Durante a semana que passou, o assunto que mais vi e ouvi foi o julgamento de Leandro Boldrini. Eu havia assistido ao primeiro, transmitido pelo site do Tribunal de Justiça do Estado do Rio Grande do Sul.
Naquela vez, eram 4 réus, defendidos por distintos advogados, e três promotores de justiça, um deles de Três Passos. Quatro pessoas, pai, madrasta, uma amiga dela e o irmão da amiga, foram acusados de matar, em abril de 2014, Bernardo Uglione Boldrini, criança de 11 anos de idade.
Lembro que logo que o “desaparecimento” do menino foi noticiado na mídia, eu disse em casa: “esse guri tá morto”. Era a voz da experiência falando.
Ao fim, foram todos condenados.
Mas a defesa de Leandro Boldrini recorreu visando a anular o julgamento. Por que motivo? Porque há uma regra no Código de Processo Penal, ligada ao direito de o réu não produzir prova contra si próprio e não se autoincriminar, pela qual o acusado pode se valer do direito ao silêncio, sem que isso possa ser levando em conta pelo juiz. No processo criminal, não vale o jargão “quem cala consente”. Não. No âmbito criminal, o réu que cala só cala; não consente nada.
Também pode escolher se responderá os questionamentos do Ministério Público, do Assistente da Acusação, da Defesa, do Juiz e, no Júri, do Juiz Presidente e dos Jurados (aqueles que efetivamente irão julgá-lo).
Ocorre que, no primeiro julgamento, embora o Leandro Boldrini tivesse dito que não queria responder os questionamentos do Ministério Público, a Acusação entendeu, por outro lado, que, se o réu tinha o direito de não responder, isso não retirava o direito de o Ministério Público perguntar. Assim, fez todos os questionamentos que entendeu necessários e tudo ficou gravado.

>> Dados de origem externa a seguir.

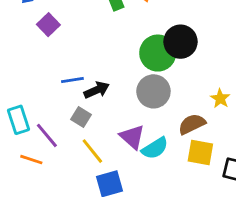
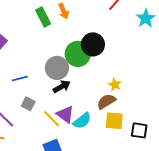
black arrow: (97, 90) -> (62, 87), moved
gray circle: (153, 91) -> (57, 68), moved
yellow star: (220, 98) -> (115, 85), moved
yellow line: (92, 151) -> (52, 119), moved

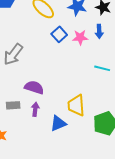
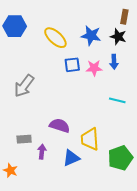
blue square: (59, 34) -> (72, 65), turned 35
purple semicircle: (34, 87) -> (60, 126), moved
purple arrow: (35, 109) -> (42, 152), moved

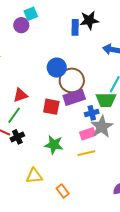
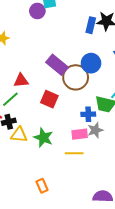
blue circle: (57, 68) -> (91, 63), moved
purple rectangle: (74, 97) -> (57, 65), moved, turned 45
gray star: (102, 127) -> (95, 130), size x0.7
yellow triangle: (34, 176) -> (19, 135), moved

Ocorre que o Tribunal entendeu que a postura do Ministério Público ao questionar, sem que o réu respondesse, nulificou o julgamento, porque, de algum modo, ainda que indiretamente, violou o direito do réu ao silêncio. Isso porque os jurados foram ouvindo tudo aquilo e, como eles votam secretamente, foram, talvez, formando o seu convencimento, isto é, foram sendo influenciados pelo teor das perguntas em si direcionadas a Leandro Boldrini sem respostas.
Mesmo anulado o julgamento, o Tribunal manteve o réu preso, sendo encaminhado o novo Júri, o realizado semana passada, agora restrito a um único réu, Leandro, aquele que recorreu e ganhou o recurso.
Não sei como foi para vocês, mas não foram poucas as vezes em que, ouvindo as testemunhas, fiquei com os olhos mareados; noutras, as lágrimas escorreram mesmo no meu rosto. A situação de abandono afetivo a que Bernardo Uglione Boldrini foi exposto por aquele pai realmente é difícil de ouvir e ver sem chorar. O depoimento da Tia Ju, especialmente no episódio da 1ª Comunhão, foi de cortar o coração.
E o que dizer daquele vídeo em que o menino pega uma faca e vai em direção ao pai e este, em vez de acalmá-lo, dissuadi-lo, desafiava o menino o tempo todo. E quando o menino desistiu e seguiu com a faca na mão, nem ali o pai se preocupou em desarmá-lo para que ele não lesionasse a si próprio.
A impressão que eu tive depois do contato com a prova exibida durante o julgamento (pois o processo, propriamente, eu não li), é de que o menino Bernardo era realmente um estorvo naquela família. Além de ser um estorvo, ele tinha problemas psiquiátricos e psicológicos.
Que Leandro não diga que não sabia disso, e não porque ele é médico, mas porque, como pai, foi muitas vezes chamado por outros médicos, psicólogos e escola. Até encaminhou o filho a um tratamento, mas era um tratamento “meia boca”, do qual ele, Leandro, nunca cuidou, não supervisionou, deixando-o sob a administração da própria criança, ao melhor estilo “te vira” e “dane-se”.
Pelo conjunto da obra, na minha percepção, há indícios muito claros de que pai e madrasta tinham uma expectativa de que Bernardo se matasse. Era o que eles gostariam que acontecesse. Como ele não agiu assim, pai e madrasta partiram para o Plano B: matá-lo.
Enfim, o Tribunal do Povo condenou Leandro outra vez, com uma pena um pouco menor, porque houve prescrição do crime de ocultação de cadáver e, hoje, pai e madrasta são os únicos que estão preso; amiga da madrasta está no regime semiaberto e irmão da amiga está em liberdade condicional.
Pobre Bernardo Uglione Boldrini, um pequeno viajante nessa aventura humana implorando por amor e um pouco de atenção, encontrando a morte pelas mãos de quem tinha o dever de protegê-lo.